[Recorded data]
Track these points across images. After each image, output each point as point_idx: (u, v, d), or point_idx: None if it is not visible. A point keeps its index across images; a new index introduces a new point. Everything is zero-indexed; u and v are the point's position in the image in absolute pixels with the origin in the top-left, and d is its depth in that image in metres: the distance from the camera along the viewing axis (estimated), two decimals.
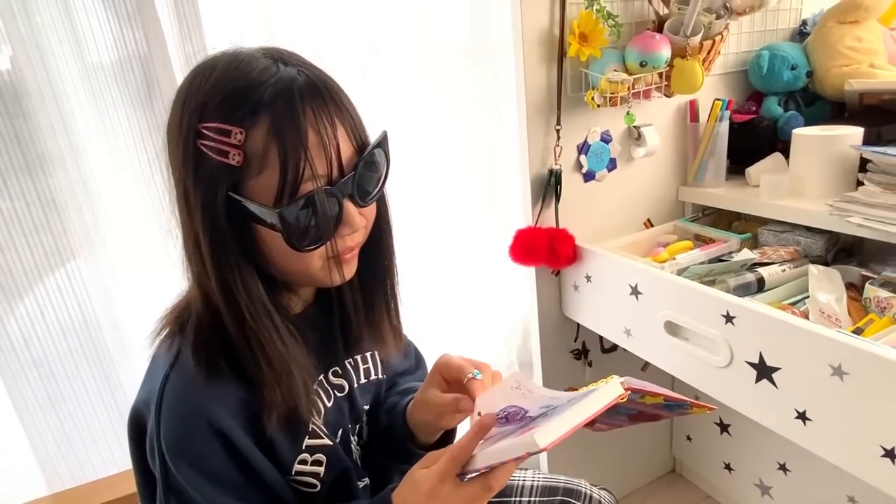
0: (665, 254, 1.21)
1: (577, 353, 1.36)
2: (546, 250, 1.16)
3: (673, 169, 1.34)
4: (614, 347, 1.41)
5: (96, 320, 0.96)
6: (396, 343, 0.73)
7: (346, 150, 0.56)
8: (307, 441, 0.65)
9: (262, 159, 0.52)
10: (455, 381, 0.67)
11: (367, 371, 0.75)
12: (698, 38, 1.07)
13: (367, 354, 0.75)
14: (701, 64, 1.08)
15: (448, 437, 0.75)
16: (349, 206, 0.57)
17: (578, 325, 1.32)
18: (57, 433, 0.96)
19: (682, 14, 1.09)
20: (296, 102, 0.52)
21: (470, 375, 0.65)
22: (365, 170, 0.58)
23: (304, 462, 0.65)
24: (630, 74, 1.07)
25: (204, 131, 0.52)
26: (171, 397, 0.58)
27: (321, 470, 0.66)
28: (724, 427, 1.43)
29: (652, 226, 1.34)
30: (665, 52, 1.06)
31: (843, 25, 1.22)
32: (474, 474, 0.53)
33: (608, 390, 0.52)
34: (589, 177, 1.22)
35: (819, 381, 0.78)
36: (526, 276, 1.28)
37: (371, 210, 0.62)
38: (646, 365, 1.46)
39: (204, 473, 0.57)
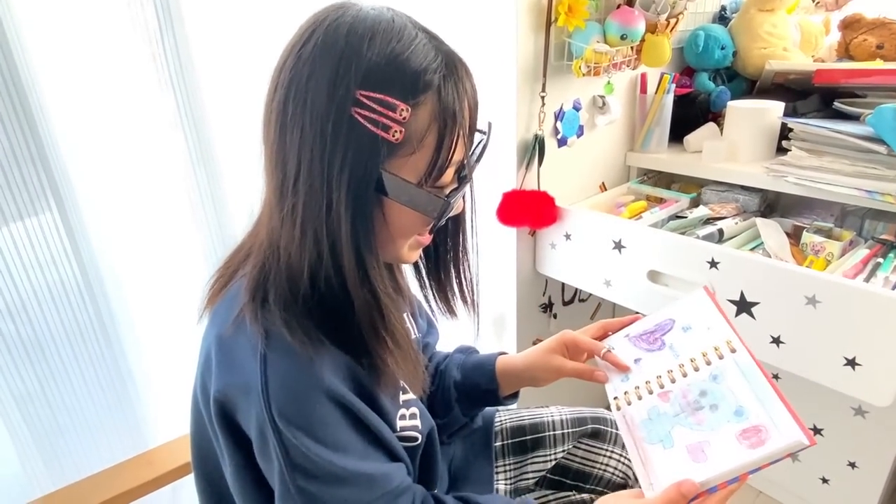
0: (626, 213, 1.35)
1: (545, 306, 1.47)
2: (532, 212, 1.23)
3: (622, 136, 1.48)
4: (572, 300, 1.54)
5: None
6: (467, 310, 0.75)
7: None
8: (402, 396, 0.67)
9: (420, 140, 0.52)
10: (576, 353, 0.77)
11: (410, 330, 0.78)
12: (665, 15, 1.19)
13: (406, 315, 0.77)
14: (669, 39, 1.21)
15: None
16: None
17: (547, 280, 1.42)
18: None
19: None
20: (461, 87, 0.53)
21: (605, 350, 0.73)
22: (480, 154, 0.61)
23: (403, 417, 0.66)
24: (611, 46, 1.16)
25: (364, 100, 0.49)
26: (277, 375, 0.54)
27: (418, 423, 0.68)
28: None
29: (606, 188, 1.48)
30: (641, 26, 1.16)
31: (762, 13, 1.43)
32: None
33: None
34: (562, 142, 1.31)
35: (794, 310, 0.95)
36: (498, 238, 1.35)
37: None
38: (594, 313, 1.62)
39: (330, 444, 0.55)
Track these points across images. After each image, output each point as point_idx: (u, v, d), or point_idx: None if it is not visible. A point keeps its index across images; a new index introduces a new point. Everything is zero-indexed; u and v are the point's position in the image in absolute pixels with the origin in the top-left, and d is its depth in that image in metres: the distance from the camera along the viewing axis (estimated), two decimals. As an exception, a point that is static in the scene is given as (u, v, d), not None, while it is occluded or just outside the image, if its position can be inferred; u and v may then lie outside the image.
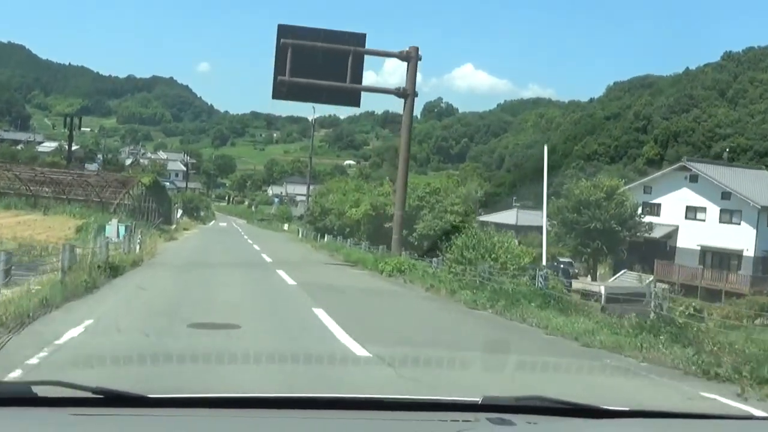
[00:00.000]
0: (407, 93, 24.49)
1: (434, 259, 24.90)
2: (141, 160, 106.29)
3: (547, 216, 40.22)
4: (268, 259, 27.08)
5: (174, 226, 48.50)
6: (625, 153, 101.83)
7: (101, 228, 27.81)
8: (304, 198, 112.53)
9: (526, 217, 58.36)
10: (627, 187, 48.84)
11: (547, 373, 7.96)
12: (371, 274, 23.26)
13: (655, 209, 49.84)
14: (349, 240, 40.53)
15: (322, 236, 46.69)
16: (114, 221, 28.19)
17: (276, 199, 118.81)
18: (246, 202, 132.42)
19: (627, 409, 3.05)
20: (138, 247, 22.05)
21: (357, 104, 25.12)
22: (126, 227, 27.19)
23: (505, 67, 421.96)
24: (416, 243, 40.17)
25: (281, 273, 20.34)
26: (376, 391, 6.08)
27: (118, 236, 26.31)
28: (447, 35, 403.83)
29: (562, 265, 42.08)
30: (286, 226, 77.69)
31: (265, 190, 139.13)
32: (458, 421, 2.65)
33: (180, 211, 65.18)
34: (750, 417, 4.68)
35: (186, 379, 6.45)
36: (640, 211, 47.59)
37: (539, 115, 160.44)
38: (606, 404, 3.01)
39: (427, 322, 13.47)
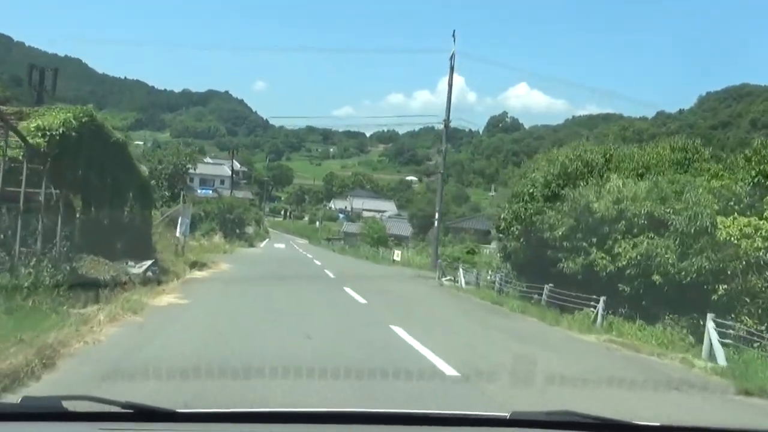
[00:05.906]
0: None
1: None
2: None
3: None
4: None
5: (141, 269, 16.55)
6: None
7: None
8: (371, 213, 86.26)
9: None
10: None
11: None
12: None
13: None
14: (667, 321, 12.38)
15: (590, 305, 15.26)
16: None
17: (341, 215, 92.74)
18: (306, 218, 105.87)
19: (658, 424, 2.76)
20: None
21: None
22: None
23: (561, 86, 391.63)
24: None
25: None
26: None
27: None
28: (501, 54, 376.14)
29: None
30: (397, 255, 42.90)
31: (327, 205, 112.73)
32: None
33: (186, 222, 27.24)
34: None
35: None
36: None
37: (623, 127, 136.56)
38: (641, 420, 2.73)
39: None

■ **What you will do**
The answer consists of the lines above that include the word "left", each copied exactly.

■ **Written reply**
Track these points across images. After each image, output each point as point_idx: (u, v, d), or point_idx: None if it is not visible. A point keeps its index across images; a new index introduces a new point. Everything is zero-indexed; u and v are the point's position in the image in absolute pixels with the origin in the top-left, and d is its depth in that image in metres: the distance from the camera along the viewing axis (estimated), two decimals.
Track these points across images. After each image, output each point as point_idx: (u, v, d), or point_idx: None if it is not visible. A point keeps its index across images; a new index introduces a new point. Everything is zero-indexed; u and v are the point's position in the image in absolute pixels with the origin in the top-left, and d is its depth in that image in metres: the distance from the camera along the viewing axis (estimated), two decimals. As an exception, a point that is static in the scene is given as (u, v, d), not None, while it is occluded or just outside the image, if its position can be inferred; u and v may then lie outside the image.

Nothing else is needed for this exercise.